+++ Input +++

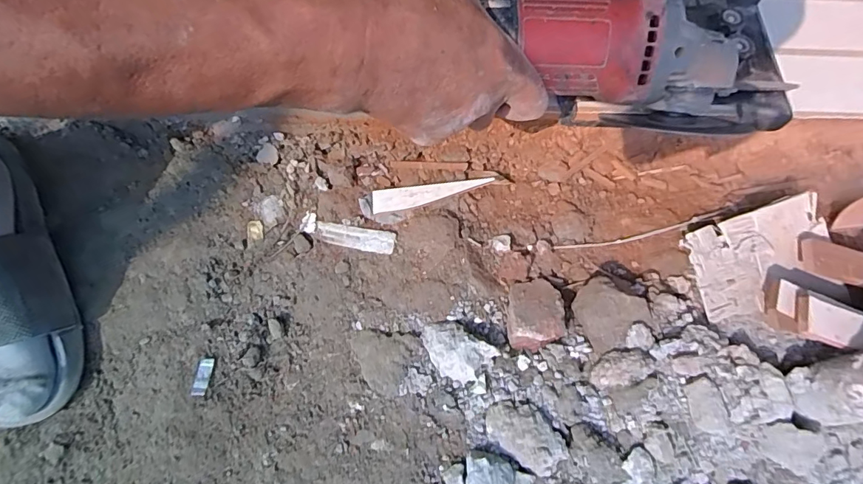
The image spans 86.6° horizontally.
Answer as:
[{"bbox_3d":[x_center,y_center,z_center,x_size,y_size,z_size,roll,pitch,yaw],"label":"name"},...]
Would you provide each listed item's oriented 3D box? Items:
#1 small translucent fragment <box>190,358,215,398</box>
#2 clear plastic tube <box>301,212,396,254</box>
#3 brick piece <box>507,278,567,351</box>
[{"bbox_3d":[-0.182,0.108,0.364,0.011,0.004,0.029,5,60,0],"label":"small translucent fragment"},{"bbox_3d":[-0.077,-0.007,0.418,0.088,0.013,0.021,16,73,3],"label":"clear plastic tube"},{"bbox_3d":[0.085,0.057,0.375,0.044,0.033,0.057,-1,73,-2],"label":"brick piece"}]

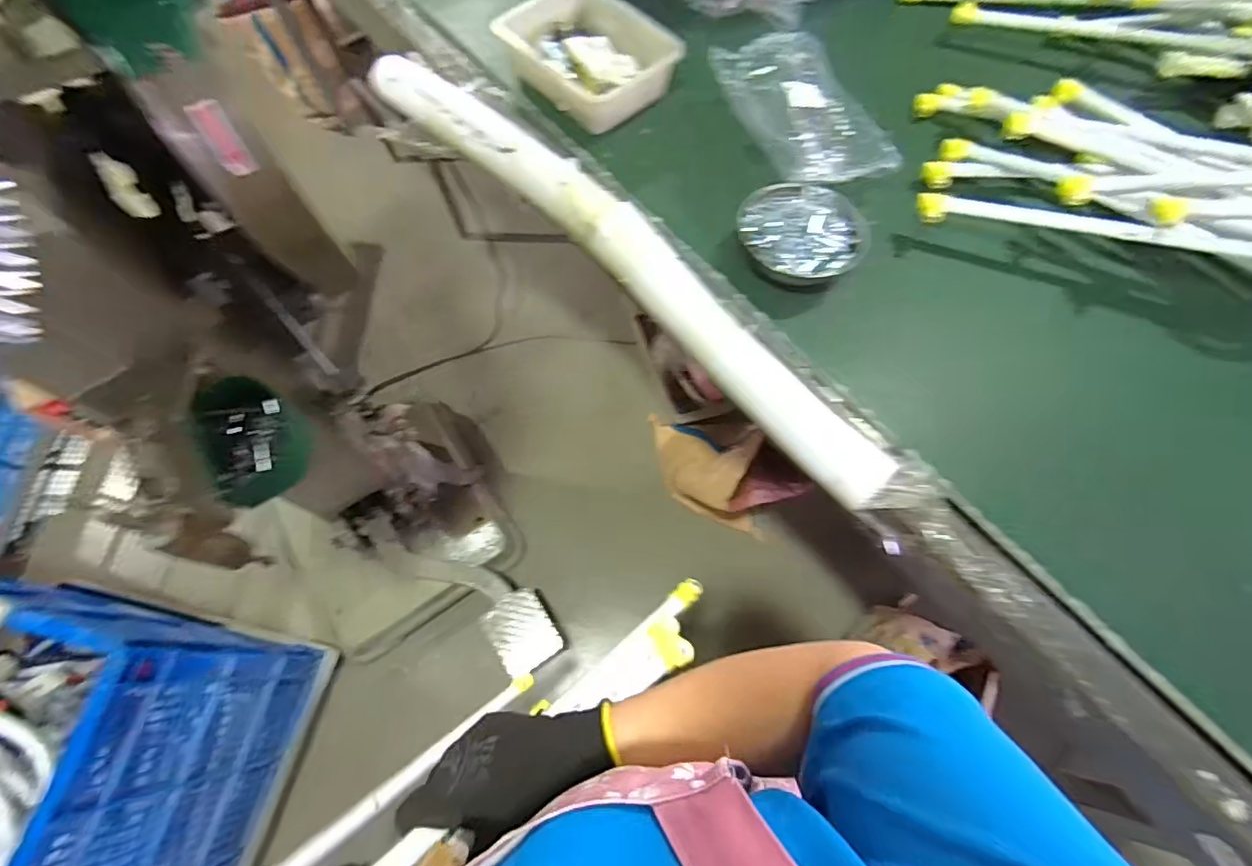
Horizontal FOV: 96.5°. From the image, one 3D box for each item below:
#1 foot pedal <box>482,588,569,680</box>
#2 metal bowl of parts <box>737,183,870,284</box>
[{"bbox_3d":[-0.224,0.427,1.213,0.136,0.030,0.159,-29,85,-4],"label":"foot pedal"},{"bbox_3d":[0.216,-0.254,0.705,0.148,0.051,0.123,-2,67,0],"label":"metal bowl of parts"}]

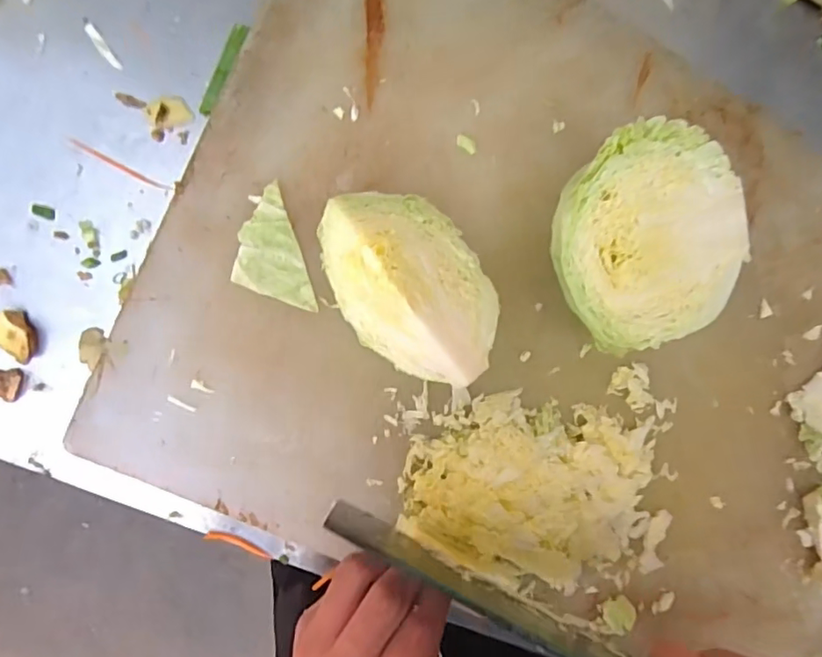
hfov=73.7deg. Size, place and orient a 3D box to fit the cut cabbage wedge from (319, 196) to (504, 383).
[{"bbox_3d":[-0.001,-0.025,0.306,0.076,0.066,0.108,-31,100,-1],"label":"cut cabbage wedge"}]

+++

### [Exercise aim]
Could you print, word for word, the line containing "hfov=73.7deg. Size, place" and every line after it through the end of the records, and nothing else?

### [Response to this exercise]
hfov=73.7deg. Size, place and orient a 3D box to fit the cut cabbage wedge from (319, 196) to (504, 383).
[{"bbox_3d":[-0.001,-0.025,0.306,0.076,0.066,0.108,-31,100,-1],"label":"cut cabbage wedge"}]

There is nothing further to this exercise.